Mr McFarlane said the bank would maintain its dividend at 6.5p this year “as we focus on improving the returns of the business and accelerating the implementation of the strategy, while maintaining capital strength”. Some analysts had expected an increase to something like 7.2p a share.

Mr Morzaria said the bank was scrapping its old policy of paying out between 40 and 50 per cent of earnings in dividend, moving to a “more prudent payout”. But far from taking fright at this, investors pushed Barclays’ shares up 2 per cent, or 5p, to 284.6p. They have risen 13 per cent since Mr McFarlane’s coup.

While setting no new targets or announcing further job cuts on top of the 19,000 under Mr Jenkins, Mr McFarlane made it clear he wants to get Barclays’ cost-income ratio down from its current 68 per cent to nearer 50 per cent. He added: “We have not made a decision on headcount and have not confirmed any job cuts but the company will get smaller going forward.”

He said Barclays would continue to have its investment bank but made it clear this would be concentrated in the UK and US, highlighting the fact that its operations in the Middle East and Far East are not profitable.

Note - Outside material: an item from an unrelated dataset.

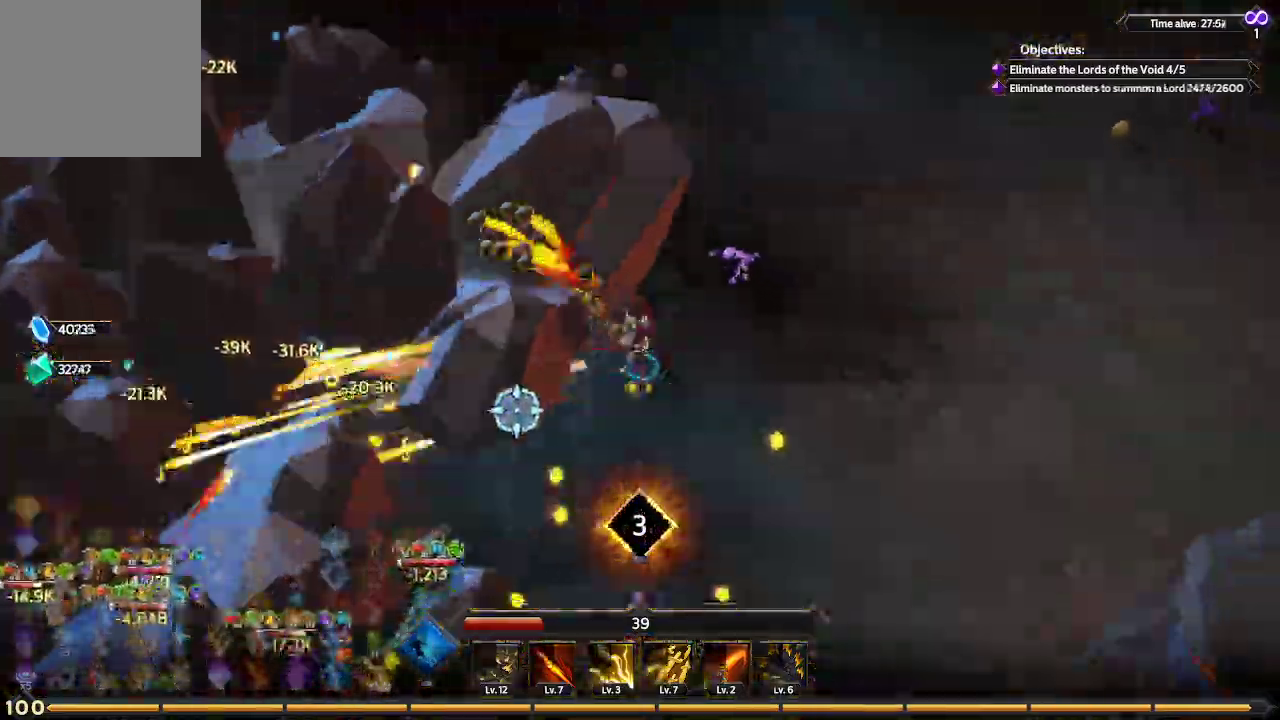
{"buttons": [], "left_stick": "down-right", "right_stick": "down-left", "events": []}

He is also accelerating the sell-off of non-core assets, which stand at £57bn. The aim is to get that down to £20bn, rather than the £45bn previously set, by the end of 2017. At that point what was in effect the “bad bank” could be subsumed into the rest of the bank. But he was not going to tell people in advance which businesses were non-core. “That would simply cheapen the price of things if we want to get rid of them.”

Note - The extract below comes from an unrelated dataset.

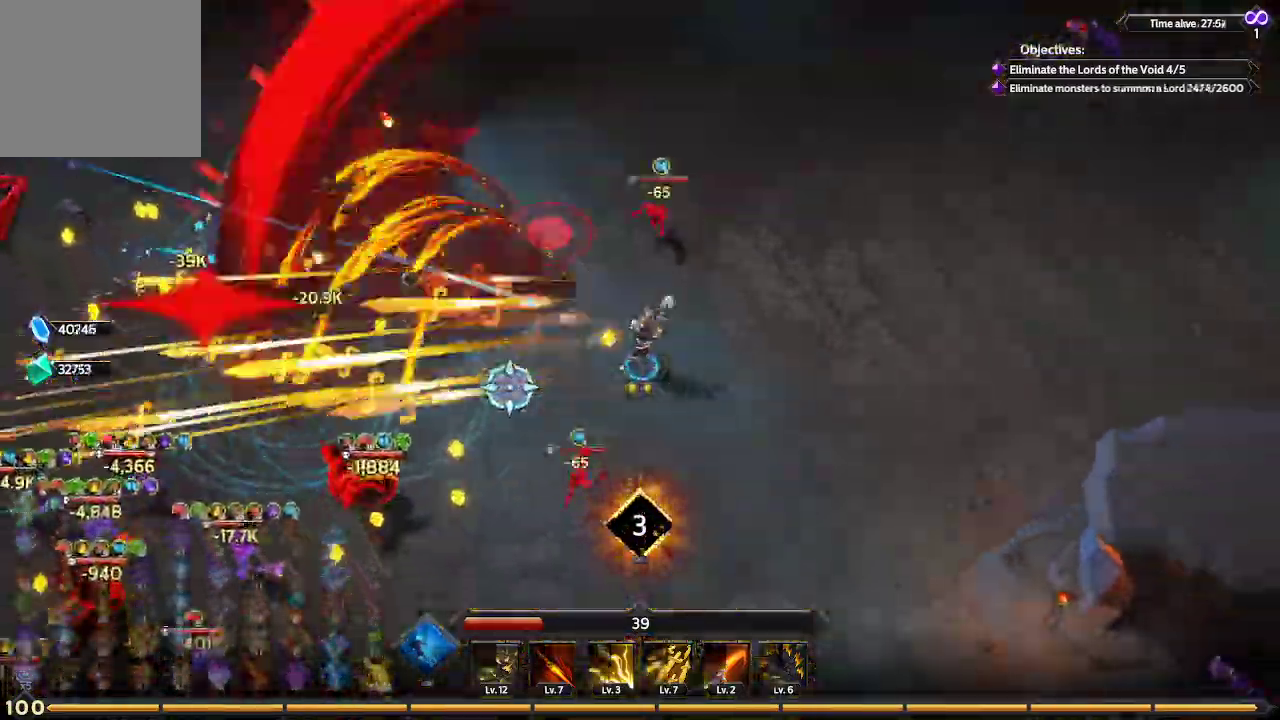
{"buttons": [], "left_stick": "down-right", "right_stick": "down-left", "events": []}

Mr Morzaria said it was “disappointing” that the bank had had to increase its provisions for PPI mis-selling yet again. They cost an extra £600m in the first half, taking the total for Barclays over the past four years to £6bn.

After Barclays shut 100 branches during the first half Mr McFarlane said he was in no rush to continue closures at that pace. “I’m particularly hostile to closing the last branch in town,” he said. “But people are voting with their fingers nowadays and mobile access is now a multiple of branch visits.”